- Opening Delimiter -

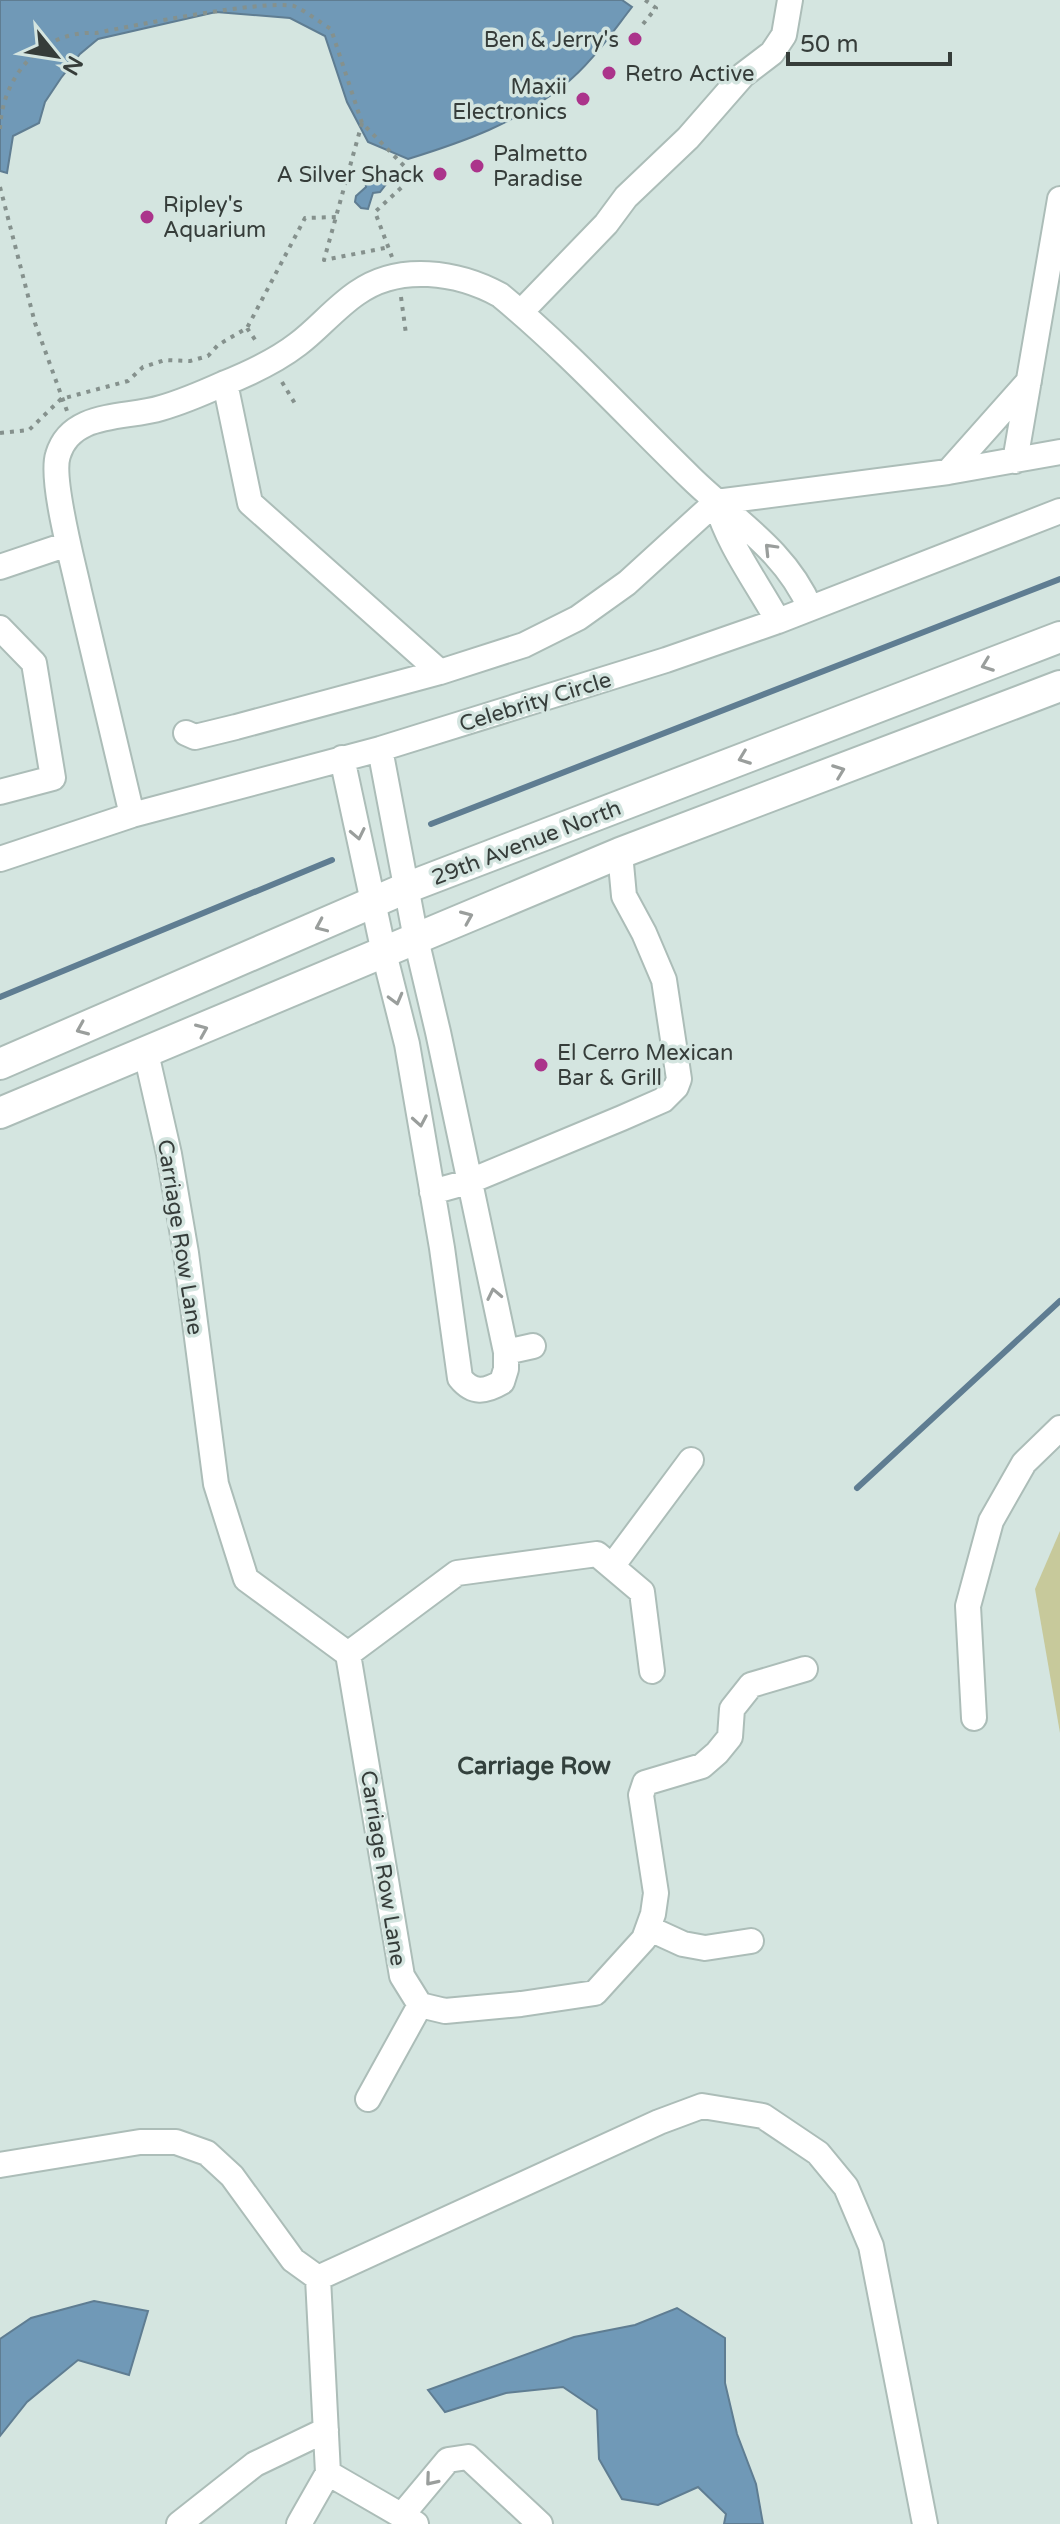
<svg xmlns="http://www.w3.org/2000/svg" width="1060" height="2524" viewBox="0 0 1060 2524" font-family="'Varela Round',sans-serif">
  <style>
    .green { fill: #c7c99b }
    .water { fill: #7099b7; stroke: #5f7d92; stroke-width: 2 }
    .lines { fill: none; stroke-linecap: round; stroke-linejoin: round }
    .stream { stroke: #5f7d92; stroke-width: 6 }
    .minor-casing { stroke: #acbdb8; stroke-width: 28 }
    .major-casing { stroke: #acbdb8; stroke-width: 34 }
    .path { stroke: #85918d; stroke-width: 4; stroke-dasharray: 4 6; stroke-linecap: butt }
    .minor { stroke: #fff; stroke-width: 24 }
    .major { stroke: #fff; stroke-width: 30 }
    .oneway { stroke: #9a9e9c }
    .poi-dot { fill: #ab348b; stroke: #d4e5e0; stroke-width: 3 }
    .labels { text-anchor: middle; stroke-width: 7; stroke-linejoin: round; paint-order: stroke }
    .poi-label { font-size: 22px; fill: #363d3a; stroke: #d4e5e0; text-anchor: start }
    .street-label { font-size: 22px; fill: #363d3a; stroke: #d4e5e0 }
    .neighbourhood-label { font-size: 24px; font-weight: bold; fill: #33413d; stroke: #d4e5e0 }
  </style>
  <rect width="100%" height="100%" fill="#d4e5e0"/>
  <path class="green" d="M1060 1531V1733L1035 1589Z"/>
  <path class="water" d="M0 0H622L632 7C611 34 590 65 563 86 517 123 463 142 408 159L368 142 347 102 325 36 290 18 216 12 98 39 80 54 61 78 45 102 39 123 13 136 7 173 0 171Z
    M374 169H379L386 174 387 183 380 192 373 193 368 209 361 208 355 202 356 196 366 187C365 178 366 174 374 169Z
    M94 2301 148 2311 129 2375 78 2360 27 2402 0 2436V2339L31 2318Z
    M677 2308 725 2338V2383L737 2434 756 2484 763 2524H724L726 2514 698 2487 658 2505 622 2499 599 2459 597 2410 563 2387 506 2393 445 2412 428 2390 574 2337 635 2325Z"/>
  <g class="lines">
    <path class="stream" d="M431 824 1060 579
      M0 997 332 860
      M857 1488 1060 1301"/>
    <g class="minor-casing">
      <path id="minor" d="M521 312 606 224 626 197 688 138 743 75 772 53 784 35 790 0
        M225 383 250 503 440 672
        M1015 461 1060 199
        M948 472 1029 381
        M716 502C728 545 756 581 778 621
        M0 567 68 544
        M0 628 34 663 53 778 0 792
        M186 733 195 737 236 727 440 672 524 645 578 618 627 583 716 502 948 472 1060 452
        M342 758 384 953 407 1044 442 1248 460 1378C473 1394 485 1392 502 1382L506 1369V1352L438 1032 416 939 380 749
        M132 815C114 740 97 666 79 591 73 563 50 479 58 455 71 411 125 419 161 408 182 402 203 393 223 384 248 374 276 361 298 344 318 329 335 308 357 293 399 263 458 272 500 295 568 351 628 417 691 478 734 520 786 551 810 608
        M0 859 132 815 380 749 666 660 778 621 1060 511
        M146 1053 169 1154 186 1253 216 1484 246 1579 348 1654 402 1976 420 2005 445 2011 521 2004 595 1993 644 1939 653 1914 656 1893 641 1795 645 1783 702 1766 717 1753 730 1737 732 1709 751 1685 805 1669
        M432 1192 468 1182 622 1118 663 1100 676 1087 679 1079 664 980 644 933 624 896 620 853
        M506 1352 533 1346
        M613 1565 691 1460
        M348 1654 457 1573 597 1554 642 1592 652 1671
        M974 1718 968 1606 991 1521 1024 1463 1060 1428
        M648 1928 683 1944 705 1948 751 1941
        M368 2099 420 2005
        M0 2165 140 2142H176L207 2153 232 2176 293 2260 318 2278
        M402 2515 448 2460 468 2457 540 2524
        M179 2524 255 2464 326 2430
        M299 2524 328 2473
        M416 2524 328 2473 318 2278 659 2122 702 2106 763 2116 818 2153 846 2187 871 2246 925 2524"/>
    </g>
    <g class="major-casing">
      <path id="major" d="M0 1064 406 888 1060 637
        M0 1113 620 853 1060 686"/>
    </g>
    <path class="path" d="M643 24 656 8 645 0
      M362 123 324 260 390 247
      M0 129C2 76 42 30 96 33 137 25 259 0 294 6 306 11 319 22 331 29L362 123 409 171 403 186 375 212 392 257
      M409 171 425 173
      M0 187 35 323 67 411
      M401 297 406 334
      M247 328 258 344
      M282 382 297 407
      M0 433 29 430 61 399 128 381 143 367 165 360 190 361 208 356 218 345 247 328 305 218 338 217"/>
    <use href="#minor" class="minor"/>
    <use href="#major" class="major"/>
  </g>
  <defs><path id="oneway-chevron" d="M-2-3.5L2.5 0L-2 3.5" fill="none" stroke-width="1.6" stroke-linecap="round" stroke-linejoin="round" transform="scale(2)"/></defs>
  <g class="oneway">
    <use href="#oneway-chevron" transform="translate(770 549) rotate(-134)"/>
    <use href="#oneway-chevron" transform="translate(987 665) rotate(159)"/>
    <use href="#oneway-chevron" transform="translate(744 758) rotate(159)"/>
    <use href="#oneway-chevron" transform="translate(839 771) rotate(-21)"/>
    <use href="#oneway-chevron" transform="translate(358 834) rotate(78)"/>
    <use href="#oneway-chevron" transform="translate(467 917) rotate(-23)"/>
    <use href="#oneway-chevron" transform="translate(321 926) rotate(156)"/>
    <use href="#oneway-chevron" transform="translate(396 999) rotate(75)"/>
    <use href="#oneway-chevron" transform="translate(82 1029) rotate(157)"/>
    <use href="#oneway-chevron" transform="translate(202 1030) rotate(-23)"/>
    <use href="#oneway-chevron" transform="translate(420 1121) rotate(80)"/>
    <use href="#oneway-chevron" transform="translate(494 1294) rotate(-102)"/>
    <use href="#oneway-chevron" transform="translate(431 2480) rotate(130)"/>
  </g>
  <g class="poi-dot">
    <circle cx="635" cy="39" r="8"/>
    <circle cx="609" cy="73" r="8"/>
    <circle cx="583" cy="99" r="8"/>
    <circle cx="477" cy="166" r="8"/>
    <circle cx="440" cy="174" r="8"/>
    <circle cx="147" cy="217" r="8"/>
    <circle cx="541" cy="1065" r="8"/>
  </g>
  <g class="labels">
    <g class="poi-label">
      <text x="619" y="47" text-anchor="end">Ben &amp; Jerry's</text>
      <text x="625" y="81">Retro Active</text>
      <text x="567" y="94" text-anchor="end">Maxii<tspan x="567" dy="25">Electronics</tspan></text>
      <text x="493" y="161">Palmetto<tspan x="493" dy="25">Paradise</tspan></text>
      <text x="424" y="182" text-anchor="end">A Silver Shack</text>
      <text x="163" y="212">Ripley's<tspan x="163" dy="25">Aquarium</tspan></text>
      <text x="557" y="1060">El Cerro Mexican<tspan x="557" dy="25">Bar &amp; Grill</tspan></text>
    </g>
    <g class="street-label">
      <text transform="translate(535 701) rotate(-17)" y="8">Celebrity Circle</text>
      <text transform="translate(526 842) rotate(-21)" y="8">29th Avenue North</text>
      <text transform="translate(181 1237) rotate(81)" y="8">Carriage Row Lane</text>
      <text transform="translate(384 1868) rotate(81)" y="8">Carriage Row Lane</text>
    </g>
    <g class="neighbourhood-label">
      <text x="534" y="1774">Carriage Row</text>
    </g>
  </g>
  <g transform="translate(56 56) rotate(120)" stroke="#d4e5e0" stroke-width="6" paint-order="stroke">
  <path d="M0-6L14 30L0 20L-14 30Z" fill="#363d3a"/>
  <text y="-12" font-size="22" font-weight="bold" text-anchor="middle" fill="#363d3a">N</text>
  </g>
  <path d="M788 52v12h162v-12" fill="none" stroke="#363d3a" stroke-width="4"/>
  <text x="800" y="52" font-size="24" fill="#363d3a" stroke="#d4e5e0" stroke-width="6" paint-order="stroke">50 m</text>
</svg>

- Closing Delimiter -
- Opening Delimiter -

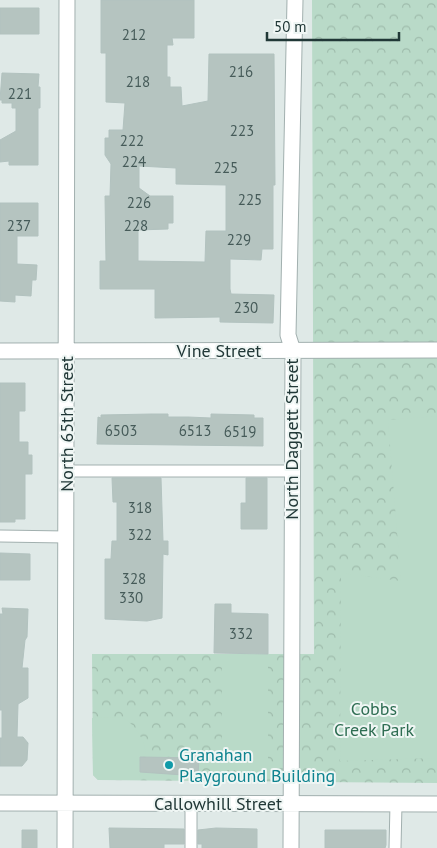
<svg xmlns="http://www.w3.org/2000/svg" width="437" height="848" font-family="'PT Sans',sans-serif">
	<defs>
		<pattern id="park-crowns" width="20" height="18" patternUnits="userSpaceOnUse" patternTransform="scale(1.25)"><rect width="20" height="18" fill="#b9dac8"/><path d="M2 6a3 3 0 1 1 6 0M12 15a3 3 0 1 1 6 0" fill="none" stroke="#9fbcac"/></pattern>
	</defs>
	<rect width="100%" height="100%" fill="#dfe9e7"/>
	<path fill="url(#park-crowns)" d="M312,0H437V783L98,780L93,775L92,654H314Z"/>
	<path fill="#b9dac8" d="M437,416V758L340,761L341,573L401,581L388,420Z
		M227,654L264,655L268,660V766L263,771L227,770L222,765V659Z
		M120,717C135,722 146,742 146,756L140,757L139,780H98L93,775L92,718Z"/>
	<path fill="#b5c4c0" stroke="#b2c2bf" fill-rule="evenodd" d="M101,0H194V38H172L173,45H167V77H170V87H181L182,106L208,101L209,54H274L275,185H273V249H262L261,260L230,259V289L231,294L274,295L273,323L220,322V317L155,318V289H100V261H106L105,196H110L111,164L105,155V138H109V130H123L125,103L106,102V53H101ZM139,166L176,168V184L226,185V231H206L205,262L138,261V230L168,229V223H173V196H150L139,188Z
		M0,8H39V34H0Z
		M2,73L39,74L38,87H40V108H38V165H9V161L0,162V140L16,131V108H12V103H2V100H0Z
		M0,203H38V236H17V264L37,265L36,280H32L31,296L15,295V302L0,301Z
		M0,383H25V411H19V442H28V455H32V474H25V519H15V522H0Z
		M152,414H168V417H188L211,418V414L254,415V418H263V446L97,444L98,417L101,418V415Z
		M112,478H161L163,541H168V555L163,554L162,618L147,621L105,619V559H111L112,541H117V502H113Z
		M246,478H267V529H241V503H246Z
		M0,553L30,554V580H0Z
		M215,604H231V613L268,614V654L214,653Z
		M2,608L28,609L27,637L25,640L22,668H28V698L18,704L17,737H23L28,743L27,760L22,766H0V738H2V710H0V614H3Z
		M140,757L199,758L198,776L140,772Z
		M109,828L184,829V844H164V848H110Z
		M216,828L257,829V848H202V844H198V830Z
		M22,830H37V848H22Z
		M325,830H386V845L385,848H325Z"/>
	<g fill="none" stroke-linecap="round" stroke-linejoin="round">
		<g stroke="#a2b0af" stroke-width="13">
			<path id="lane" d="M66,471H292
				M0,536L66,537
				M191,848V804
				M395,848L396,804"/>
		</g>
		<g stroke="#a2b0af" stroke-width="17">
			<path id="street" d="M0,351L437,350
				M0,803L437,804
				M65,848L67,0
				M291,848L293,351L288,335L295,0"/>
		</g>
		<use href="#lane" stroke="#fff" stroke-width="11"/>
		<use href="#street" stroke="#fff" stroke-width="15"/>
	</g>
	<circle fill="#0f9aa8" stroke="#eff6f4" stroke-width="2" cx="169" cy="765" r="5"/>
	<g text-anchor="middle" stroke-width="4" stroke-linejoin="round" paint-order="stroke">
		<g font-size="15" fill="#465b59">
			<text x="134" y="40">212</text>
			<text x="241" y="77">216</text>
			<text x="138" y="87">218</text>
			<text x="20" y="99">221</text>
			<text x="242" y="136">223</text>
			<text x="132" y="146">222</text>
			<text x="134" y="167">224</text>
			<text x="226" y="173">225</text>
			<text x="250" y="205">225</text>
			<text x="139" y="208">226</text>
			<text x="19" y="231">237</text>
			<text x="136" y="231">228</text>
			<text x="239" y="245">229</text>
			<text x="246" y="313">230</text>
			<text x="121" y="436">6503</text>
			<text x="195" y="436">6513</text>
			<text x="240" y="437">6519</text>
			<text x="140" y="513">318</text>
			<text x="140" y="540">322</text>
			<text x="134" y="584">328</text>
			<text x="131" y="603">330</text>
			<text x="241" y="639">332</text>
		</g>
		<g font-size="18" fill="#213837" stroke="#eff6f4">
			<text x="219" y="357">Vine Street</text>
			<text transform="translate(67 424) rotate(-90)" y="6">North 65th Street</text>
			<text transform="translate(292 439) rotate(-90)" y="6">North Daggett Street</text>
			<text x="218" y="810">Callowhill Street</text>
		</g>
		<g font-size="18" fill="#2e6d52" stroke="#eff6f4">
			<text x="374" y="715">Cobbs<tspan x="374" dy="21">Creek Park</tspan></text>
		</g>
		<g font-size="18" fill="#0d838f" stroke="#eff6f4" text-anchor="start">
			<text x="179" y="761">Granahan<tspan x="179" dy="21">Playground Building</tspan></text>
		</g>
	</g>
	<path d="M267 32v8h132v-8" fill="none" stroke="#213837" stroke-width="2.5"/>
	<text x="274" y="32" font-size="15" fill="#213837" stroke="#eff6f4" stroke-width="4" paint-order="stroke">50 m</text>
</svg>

- Closing Delimiter -

## Required action:
Wherever the string "labels" is found in the listing above, copy the line that contains it.

## Written reply:
    .labels { text-anchor: middle; stroke-width: 7; stroke-linejoin: round; paint-order: stroke }
  <g class="labels">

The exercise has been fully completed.